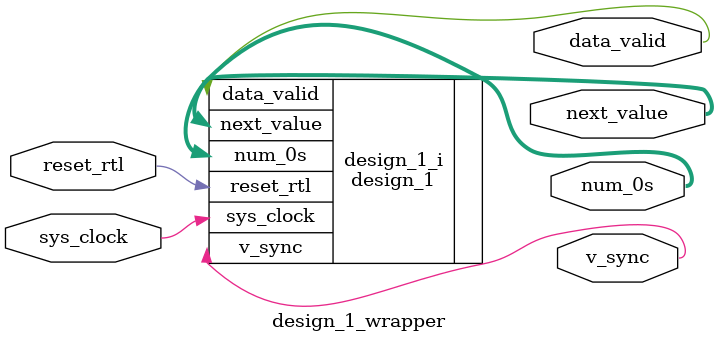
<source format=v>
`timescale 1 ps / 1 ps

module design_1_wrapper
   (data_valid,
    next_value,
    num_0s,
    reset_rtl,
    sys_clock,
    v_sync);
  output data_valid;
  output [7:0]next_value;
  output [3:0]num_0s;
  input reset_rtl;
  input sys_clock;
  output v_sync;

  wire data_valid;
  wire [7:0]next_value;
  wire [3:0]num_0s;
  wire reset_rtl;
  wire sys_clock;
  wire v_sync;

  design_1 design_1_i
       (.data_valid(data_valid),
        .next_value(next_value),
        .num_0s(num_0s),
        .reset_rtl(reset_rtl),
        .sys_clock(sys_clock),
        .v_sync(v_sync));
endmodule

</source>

Exercise goal —
Repeat the listing word for word, but without its pictures.

Solution to this task —
<source format=v>
`timescale 1 ps / 1 ps

module design_1_wrapper
   (data_valid,
    next_value,
    num_0s,
    reset_rtl,
    sys_clock,
    v_sync);
  output data_valid;
  output [7:0]next_value;
  output [3:0]num_0s;
  input reset_rtl;
  input sys_clock;
  output v_sync;

  wire data_valid;
  wire [7:0]next_value;
  wire [3:0]num_0s;
  wire reset_rtl;
  wire sys_clock;
  wire v_sync;

  design_1 design_1_i
       (.data_valid(data_valid),
        .next_value(next_value),
        .num_0s(num_0s),
        .reset_rtl(reset_rtl),
        .sys_clock(sys_clock),
        .v_sync(v_sync));
endmodule

</source>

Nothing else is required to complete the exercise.